This model has been used to provide a mechanistic explanation of the symptoms associated with several basal ganglia disorders, most notably Parkinson disease (PD), (Albin et al., 1989). In PD, loss of dopamine Alectinib input mainly from substantia nigra pars compacta, would have opposing effects on direct and indirect pathway neurons, which express mostly D1 versus D2-type dopamine receptors, respectively (Gerfen et al., 1990). This would result in overactivation of the indirect pathway (and the consequent inhibition of GPe) and less activation of the direct pathway and to lack of movement (Kravitz et al., 2010).

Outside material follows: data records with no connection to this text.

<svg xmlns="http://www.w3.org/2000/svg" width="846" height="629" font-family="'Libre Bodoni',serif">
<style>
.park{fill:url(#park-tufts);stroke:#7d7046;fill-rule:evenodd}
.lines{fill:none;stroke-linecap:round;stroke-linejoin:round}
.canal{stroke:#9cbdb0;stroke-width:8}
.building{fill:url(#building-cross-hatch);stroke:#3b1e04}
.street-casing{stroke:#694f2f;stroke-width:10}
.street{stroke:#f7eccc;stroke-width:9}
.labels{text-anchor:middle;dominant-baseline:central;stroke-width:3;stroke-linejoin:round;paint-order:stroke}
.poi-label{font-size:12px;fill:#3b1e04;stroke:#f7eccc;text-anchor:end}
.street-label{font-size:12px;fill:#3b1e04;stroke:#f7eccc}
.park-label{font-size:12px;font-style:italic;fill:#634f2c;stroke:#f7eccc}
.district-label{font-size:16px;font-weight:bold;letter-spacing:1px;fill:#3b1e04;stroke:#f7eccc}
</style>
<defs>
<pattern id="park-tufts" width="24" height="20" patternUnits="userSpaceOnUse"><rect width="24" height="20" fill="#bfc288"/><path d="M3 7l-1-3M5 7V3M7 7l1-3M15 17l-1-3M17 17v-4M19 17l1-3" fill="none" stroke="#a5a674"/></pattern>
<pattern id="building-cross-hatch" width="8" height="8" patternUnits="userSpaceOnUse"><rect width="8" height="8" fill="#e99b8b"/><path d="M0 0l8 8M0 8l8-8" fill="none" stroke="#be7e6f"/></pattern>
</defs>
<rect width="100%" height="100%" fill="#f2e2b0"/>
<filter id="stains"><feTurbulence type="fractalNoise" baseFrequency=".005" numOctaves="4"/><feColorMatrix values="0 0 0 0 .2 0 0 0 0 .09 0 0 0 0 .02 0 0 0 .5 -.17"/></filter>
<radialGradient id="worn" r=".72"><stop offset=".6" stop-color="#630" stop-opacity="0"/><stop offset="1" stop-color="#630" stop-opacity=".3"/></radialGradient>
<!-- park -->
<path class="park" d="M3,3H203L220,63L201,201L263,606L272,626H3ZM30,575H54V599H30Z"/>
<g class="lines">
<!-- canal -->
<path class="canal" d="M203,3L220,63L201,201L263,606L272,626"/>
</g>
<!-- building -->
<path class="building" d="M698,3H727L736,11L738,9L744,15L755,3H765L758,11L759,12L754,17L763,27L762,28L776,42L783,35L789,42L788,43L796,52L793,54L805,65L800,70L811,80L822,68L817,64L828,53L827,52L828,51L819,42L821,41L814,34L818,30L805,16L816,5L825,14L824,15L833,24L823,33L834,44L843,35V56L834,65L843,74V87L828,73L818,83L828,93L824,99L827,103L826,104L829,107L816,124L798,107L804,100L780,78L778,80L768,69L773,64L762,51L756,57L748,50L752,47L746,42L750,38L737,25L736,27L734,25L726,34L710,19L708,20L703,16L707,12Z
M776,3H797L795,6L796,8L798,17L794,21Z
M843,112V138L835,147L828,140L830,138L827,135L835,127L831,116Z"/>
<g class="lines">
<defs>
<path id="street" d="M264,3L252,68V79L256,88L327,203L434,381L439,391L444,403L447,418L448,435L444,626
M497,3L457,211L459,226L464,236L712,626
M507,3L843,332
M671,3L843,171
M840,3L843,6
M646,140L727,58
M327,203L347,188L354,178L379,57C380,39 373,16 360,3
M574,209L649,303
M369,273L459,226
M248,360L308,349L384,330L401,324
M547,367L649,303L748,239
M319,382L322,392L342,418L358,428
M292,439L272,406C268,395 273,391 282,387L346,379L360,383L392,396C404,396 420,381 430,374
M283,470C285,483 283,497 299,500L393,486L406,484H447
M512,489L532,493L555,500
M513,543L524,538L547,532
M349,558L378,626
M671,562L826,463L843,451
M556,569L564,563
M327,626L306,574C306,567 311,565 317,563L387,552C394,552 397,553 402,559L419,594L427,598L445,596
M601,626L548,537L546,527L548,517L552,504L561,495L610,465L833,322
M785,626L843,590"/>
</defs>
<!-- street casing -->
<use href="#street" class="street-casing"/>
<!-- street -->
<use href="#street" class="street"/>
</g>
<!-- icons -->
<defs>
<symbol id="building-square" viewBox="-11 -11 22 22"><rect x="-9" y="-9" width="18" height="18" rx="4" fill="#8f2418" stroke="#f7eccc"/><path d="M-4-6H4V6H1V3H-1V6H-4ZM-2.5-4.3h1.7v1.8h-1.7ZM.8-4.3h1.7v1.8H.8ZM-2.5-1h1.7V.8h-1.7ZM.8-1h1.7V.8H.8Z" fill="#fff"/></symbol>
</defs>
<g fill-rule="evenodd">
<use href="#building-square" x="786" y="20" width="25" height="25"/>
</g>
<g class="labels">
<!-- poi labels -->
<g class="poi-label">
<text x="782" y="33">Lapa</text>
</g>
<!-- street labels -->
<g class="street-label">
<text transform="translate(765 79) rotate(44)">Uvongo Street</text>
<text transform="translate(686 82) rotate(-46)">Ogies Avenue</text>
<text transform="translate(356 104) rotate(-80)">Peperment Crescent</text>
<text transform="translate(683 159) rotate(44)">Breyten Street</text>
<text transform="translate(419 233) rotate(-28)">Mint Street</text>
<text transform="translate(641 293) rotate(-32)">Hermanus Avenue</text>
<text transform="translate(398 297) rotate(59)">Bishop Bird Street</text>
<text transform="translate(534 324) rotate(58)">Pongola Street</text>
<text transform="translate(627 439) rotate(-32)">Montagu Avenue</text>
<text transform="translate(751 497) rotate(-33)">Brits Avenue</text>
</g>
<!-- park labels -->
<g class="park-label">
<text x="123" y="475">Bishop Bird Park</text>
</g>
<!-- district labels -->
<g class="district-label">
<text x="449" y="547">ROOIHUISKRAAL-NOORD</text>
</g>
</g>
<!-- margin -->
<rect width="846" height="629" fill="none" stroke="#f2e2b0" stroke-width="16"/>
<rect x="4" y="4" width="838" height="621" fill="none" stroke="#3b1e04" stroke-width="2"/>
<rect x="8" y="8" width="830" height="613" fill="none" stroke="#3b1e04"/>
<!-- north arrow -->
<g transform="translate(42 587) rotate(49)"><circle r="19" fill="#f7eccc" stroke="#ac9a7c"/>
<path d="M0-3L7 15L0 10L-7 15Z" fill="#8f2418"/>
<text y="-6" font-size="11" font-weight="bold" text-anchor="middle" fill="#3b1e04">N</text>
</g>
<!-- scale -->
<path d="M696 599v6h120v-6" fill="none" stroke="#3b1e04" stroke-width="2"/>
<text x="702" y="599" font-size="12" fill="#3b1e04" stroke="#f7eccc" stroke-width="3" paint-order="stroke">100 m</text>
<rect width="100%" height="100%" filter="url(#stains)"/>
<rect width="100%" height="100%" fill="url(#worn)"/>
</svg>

Other studies show that PD is accompanied by the emergence of abnormal oscillations in basal ganglia,
most notably prominent beta oscillations in STN and GPe (Mallet et al., 2008 and Nini et al., 1995), which are thought to constitute a pacemaker circuit (Plenz and Kital, 1999). The GPe, central to basal ganglia function, has been traditionally portrayed as a structure organized in different domains of homogeneous cell populations of projection neurons, all projecting to the STN with some collaterals reaching other structures. In this issue of Neuron, Mallet and colleagues ( Mallet et al., 2012) demonstrate
that the organization of the GPe is more complex than previously thought, and that it is composed of at least two populations of GABAergic projection neurons. selleck kinase inhibitor The authors had previously shown that in a PD rat model, two different types of GPe neurons could be identified based on their entrainment to different phases of
cortical slow wave oscillations ( Mallet et al., 2008): some fired preferentially during the surface-negative component of the cortical oscillation (inactive, hence named GP-TI); others during the surface-positive phase of the cortical oscillation (active phase, GP-TA). In this study, Mallet et al. (2012) used juxtacellular labeling of in vivo recorded cells to establish that these two types of neurons, identified based on their firing dynamics, constitute indeed different cell types within GPe, also with quite distinct molecular profiles, neuronal structures, and projection patterns. The authors observed that all GP-TA neurons expressed the neuropeptide precursor preproenkephalin (PPE), while none of the GP-TI neurons did. Other markers, like parvalbumin, were more expressed in GP-TI neurons, but were also found in GP-TA neurons. Therefore, PPE could be used as a specific marker for GP-TA neurons. Using this marker, the authors showed that GP-TA and GP-TI neuronal populations are spatially intermingled in GPe, and that they are both GABAergic neurons. Next, they characterized the structure and projection specificity of individual neurons from both populations. They observed that while GP-TI neurons have the projection profile expected for GPe neurons—descending projections to downstream BG nuclei such as STN, which sometimes sent collaterals to striatum—GP-TA neurons had an unanticipated projection pattern.